Regulators should ensure net-metering avoids shifting costs to consumers who aren’t solar users. Utilities often can’t recover the significant fixed costs related to keeping solar users connected to the grid and supplying power when solar panels are not producing sufficient power. The result: non-solar customers end up bearing these additional costs.
- Enact reforms that lessen the burden on lower-income communities.
- The Louisiana Public Service Commission found that solar users “only pay 64% of what they cost the utilities,” a cost shifts of $2 million per year to non-solar customers.
- Lower income users are less likely to use solar and bear the brunt of these shifting costs: Mississippi created an additional 2 cent per kWh incentive for the first 1,000 lower income participants for 15 years.
- Some states opted for regulatory reform that diminishes the effects of solar subsidization.
- Seeking fairness in solar rules
- Non-solar customers, such as those who live in apartments, those who can’t afford solar, or those who own small businesses, help subsidize the state’s energy infrastructure.
- Calculate solar benefits based on what is actually quantifiable.
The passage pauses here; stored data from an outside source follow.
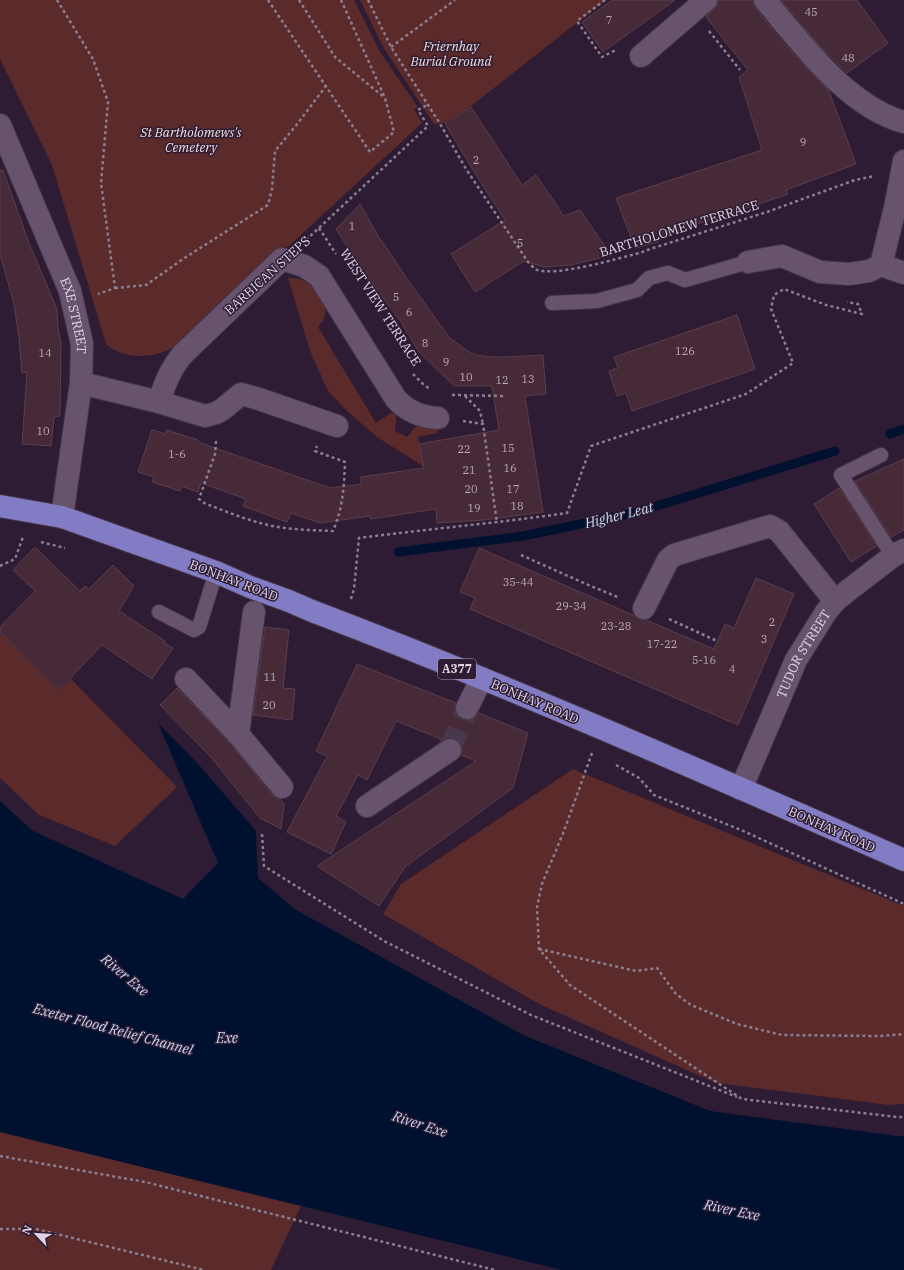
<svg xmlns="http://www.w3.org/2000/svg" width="904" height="1270" font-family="'IBM Plex Serif',serif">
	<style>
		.green { fill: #5b2a2b }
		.water { fill: #001130 }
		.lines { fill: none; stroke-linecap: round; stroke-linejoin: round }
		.stream { stroke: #001130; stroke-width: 9 }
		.building { fill: #472a38; stroke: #5c3d4c }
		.street-tunnel { stroke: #48384e; stroke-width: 22; stroke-dasharray: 22 11; stroke-linecap: butt }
		.lane-casing { stroke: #46374a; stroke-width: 16 }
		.street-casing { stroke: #46374a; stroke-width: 24 }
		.highway-casing { stroke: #46374a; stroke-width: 24 }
		.path { stroke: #8c7e91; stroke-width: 2.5; stroke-dasharray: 3 3; stroke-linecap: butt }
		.lane { stroke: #67536d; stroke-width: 14 }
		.street { stroke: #67536d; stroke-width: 22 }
		.highway { stroke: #817cc3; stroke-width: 22 }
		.labels { text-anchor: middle; stroke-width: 3; stroke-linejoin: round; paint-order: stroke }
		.number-label { font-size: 11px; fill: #baaab9 }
		.shield { fill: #2d1c33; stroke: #aa9daf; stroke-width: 1 }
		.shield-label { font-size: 12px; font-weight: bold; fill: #e0d4e4 }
		.park-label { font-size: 13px; font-style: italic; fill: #f4dfde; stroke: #2d1c33 }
		.street-label { font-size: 13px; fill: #e0d4e4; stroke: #2d1c33 }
		.water-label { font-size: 14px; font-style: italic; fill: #c3d9f5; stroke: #2d1c33 }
	</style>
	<rect width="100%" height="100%" fill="#2d1c33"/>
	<g class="green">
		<path d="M0 0H354L380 52 418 107 414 109 422 123 289 246 279 249C256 271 232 294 209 317 201 325 189 339 180 344 157 358 127 362 106 344L52 165 0 59Z"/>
		<path d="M360 0H606L471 106 444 123 434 124 383 47Z"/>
		<path d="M288 278C292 278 297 278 300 279 314 285 329 300 325 316 324 320 320 324 318 327L376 423 397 409 395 431 407 437 418 424 434 422 438 433 418 437 423 461 426 468 377 437 347 411 328 391 310 351Z"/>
		<path d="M0 633 59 691 71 679 177 787 115 846 39 815 0 778Z"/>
		<path d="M573 769 904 906V1104L889 1105 716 1083 541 1005 383 914 401 884Z"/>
		<path d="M0 1132 301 1206 271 1270H0Z"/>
	</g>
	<path class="water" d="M158 723 199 765 256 831 258 878 296 910 523 1035 710 1111 898 1136H904V1270H562L0 1132V801L33 831 183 899 218 863Z"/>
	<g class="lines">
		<g class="stream">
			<path d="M890 434 904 429"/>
			<path d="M398 552 523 536 634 513 835 451"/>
		</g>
	</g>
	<g class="building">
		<path d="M612 0H675L603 52 582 22Z"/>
		<path d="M718 0H753L755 8 784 43 801 62 829 91 856 164 786 190 788 194 738 211 681 229 660 237 658 242 635 248 616 198 762 150 739 77 748 70 706 17 714 9 718 4Z"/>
		<path d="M781 0H857L888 43 847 73 819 45Z"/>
		<path d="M471 107 522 185 536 175 558 207 563 216 580 210 611 255 571 265 544 267 524 261 475 292 451 254 505 220 473 170 445 123Z"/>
		<path d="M0 170H3L29 243 57 309 58 329 61 342 60 416 54 417 51 446 22 444 27 372 22 373 19 338 14 304 0 254Z"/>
		<path d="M360 204 381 241H382L405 276 449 337 466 350 476 355 492 357H508L543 355 546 394 525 396 543 512 484 520 437 523 436 509 370 519V516L320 523 291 513 287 522 243 506 246 499 201 483 198 492 181 486 180 491 152 482 154 477 138 472 152 430 166 434 167 430 198 440V442L330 488 361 484V477L424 468 419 444 499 430 492 386H454L419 352 403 326H404L366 275 336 229Z"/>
		<path d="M737 315 755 369 632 411 626 393 617 396 609 371 618 368 614 357Z"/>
		<path d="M904 459V530L891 537 855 481Z"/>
		<path d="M839 488 877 546 851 562 814 504Z"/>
		<path d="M35 547 80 591 85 586 89 589 113 565 134 586 119 611 165 641 164 643 173 648 152 679 102 645 59 690 0 632V627L35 591 13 570Z"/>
		<path d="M479 548 633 615 639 619 646 620 714 649 725 624 734 628 756 578 794 594 738 725 470 609 475 598 460 592Z"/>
		<path d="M265 627 289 630 283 688 295 689 292 720 253 715Z"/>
		<path d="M357 664 456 703 455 709 456 715 462 719 467 720 474 719 479 713 528 733 513 788 405 867 379 906 317 866 476 761 461 755 462 750 461 743 456 739 449 738 440 741 441 739 396 721 367 780 358 775 336 816 346 822 331 854 287 832 327 756 316 751Z"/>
		<path d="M177 688 229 742 272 795 277 799H280L284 804 281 829 260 818 210 756 160 705Z"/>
	</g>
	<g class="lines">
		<path class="street-tunnel" d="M450 750 467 708"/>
		<g class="lane-casing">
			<g id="lane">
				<path d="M552 303 597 301 637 290 649 278 668 273 685 280 748 262"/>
				<path d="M881 455 841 475 893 556"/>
				<path d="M159 612 194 630 199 627 216 572"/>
			</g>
		</g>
		<g class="street-casing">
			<g id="street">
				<path d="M765 0C801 43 848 107 904 122"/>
				<path d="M641 56 706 0"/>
				<path id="s1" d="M0 125 70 291 82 344 81 383 62 517"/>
				<path d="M748 262 782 256 820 272 849 274 869 271 881 265 895 208 904 161"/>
				<path d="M881 265 904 273"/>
				<path d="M81 383 159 402 205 416 216 413 223 409 241 394 259 399 337 426"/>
				<path d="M159 402C165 383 170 370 182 355L282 259 304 266 319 276 396 399C407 411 421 417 438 418"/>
				<path d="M644 608 668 560 674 555 770 526 779 531 835 601"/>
				<path d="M186 679 238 734 282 787"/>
				<path d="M467 708 482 678"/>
				<path d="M238 734 254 612"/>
				<path id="s2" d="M741 789 796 660 826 612 835 601 850 589 893 556 904 550"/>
				<path d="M367 806 450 750"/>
			</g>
		</g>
		<g class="highway-casing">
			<path id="highway" d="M0 506 62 517 216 572 250 587 289 601 312 611C512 687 708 774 904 860"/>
		</g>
		<g class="path">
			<path d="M57 0 93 59 108 102 101 183 115 288 98 294"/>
			<path d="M268 0 370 152 394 132 385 98 341 0"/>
			<path d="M299 0 335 57 385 98"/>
			<path d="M368 0 391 47 439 122 466 169 528 262C530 264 533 267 535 269 554 278 618 258 640 253L650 249 767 212 855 180 875 176"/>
			<path d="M605 0 577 21 602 57 616 50"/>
			<path d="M709 31 740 70"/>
			<path d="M391 47 455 0"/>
			<path d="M319 228 336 254"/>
			<path d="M306 240 428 126 418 110 427 105"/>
			<path d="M115 288 146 285 186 257 268 205 272 189 275 151 298 123 326 86"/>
			<path d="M413 374 425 386 431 389"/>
			<path d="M452 395 504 396"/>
			<path d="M465 396 480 411 483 424"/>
			<path d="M463 421 483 424 497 523"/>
			<path d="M216 441 215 454 199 499 204 503C225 511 246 520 268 525 289 530 312 530 333 531 343 507 344 488 345 462L315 451 317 446"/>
			<path d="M41 542 65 548"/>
			<path d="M521 555 586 584 620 598"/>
			<path d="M0 566 15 559 23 537"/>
			<path d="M351 599 354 589 359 538C428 529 498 523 567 513L591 446 746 394 793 363 771 309 774 295 784 289 826 305 862 314 858 304 847 302"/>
			<path d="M669 619 717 641"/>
			<path d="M592 753 564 831 542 884 537 907 539 949 570 985 742 1099 897 1117H904"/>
			<path d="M616 765 639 778 654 795 741 830 904 904"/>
			<path d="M262 834 264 866 384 941 531 1015 737 1097"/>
			<path d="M539 949 636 971 657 968 676 994 691 1005 737 1024 782 1035 879 1036 904 1034"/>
			<path d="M0 1156 145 1182 495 1270"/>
			<path d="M0 1229H36L204 1270"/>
		</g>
		<use href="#lane" class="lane"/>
		<use href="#street" class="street"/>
		<use href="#highway" class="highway"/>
	</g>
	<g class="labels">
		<g class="number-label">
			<text x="811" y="16">45</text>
			<text x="609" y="24">7</text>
			<text x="848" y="62">48</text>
			<text x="803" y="146">9</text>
			<text x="476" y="164">2</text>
			<text x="352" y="230">1</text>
			<text x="520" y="247">5</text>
			<text x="396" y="301">5</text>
			<text x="409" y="316">6</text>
			<text x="425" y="347">8</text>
			<text x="685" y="355">126</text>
			<text x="45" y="357">14</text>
			<text x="446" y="366">9</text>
			<text x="466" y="381">10</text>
			<text x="528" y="383">13</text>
			<text x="502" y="384">12</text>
			<text x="43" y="435">10</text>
			<text x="508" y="452">15</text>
			<text x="464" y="453">22</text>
			<text x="177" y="458">1-6</text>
			<text x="510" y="472">16</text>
			<text x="469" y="474">21</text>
			<text x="471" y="493">20</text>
			<text x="513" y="493">17</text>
			<text x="517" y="510">18</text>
			<text x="474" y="512">19</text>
			<text x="518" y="586">35-44</text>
			<text x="571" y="610">29-34</text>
			<text x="772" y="626">2</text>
			<text x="616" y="630">23-28</text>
			<text x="764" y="643">3</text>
			<text x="662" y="648">17-22</text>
			<text x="704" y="664">5-16</text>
			<text x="732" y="673">4</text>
			<text x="270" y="681">11</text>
			<text x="269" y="709">20</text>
		</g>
		<rect class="shield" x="438" y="659" width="38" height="20" rx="3"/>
		<g class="shield-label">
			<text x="457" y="673">A377</text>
		</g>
		<g class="park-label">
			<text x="451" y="51">Friernhay<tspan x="451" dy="15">Burial Ground</tspan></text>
			<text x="191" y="137">St Bartholomews's<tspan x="191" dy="15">Cemetery</tspan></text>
		</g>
		<g class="street-label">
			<text transform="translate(679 228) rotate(-17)" y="5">BARTHOLOMEW TERRACE</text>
			<text transform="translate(267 275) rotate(-42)" y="5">BARBICAN STEPS</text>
			<text transform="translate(381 307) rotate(57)" y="5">WEST VIEW TERRACE</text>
			<text dy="5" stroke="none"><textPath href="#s1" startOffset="205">EXE STREET</textPath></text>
			<text transform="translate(234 580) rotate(21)" y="5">BONHAY ROAD</text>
			<text dy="5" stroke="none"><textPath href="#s2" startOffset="149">TUDOR STREET</textPath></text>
			<text transform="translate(535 701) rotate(23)" y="5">BONHAY ROAD</text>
			<text transform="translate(832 829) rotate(24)" y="5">BONHAY ROAD</text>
		</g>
		<g class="water-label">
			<text transform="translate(619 515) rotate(-14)" y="5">Higher Leat</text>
			<text transform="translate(125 975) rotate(40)" y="5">River Exe</text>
			<text transform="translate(113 1029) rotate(15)" y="5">Exeter Flood Relief Channel</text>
			<text x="227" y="1043">Exe</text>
			<text transform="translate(420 1124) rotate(18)" y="5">River Exe</text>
			<text transform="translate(732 1210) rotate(12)" y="5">River Exe</text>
		</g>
	</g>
	<g transform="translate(36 1234) rotate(295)" stroke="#2d1c33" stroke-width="3" paint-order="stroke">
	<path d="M0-3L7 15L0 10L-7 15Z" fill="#e0d4e4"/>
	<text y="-6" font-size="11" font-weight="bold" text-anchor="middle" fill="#e0d4e4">N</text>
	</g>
</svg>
Exclude non-quantifiable costs such as social benefit, which result in further cost-shifting to non-solar customers.
- Require NEM customers to pay a higher monthly fixed charge, thereby reducing the cost shift.
- Reforming NEM so that private rooftop solar customers who use the energy grid, pay for the grid.
- Explore alternative methods for accommodating solar users
- Under the Hawaii Customer Grid-Supply model, customers receive a PUC-approved credit for electricity sent to the grid and are billed at the retail rate for electricity they use from the grid.
- Minimize the risk posed by solar panels to first responders
- Firefighters can be shocked or electrocuted by panels on a roof, panels can inhibit efforts to ventilate a fire through a roof, and the weight of panels can increase risk of a roof collapsing.
- Enact or strengthen safety measures such as mandatory setbacks.
- California state law requires all solar panels to be set back at least three feet below the ridge of a roof for adequate smoke ventilation.
- Revisit state laws and regulations requiring structural engineers to evaluate the structural integrity of buildings.
- Revisit permitting process to make sure state laws and regulations effectively provide for safe installation of residential solar panels.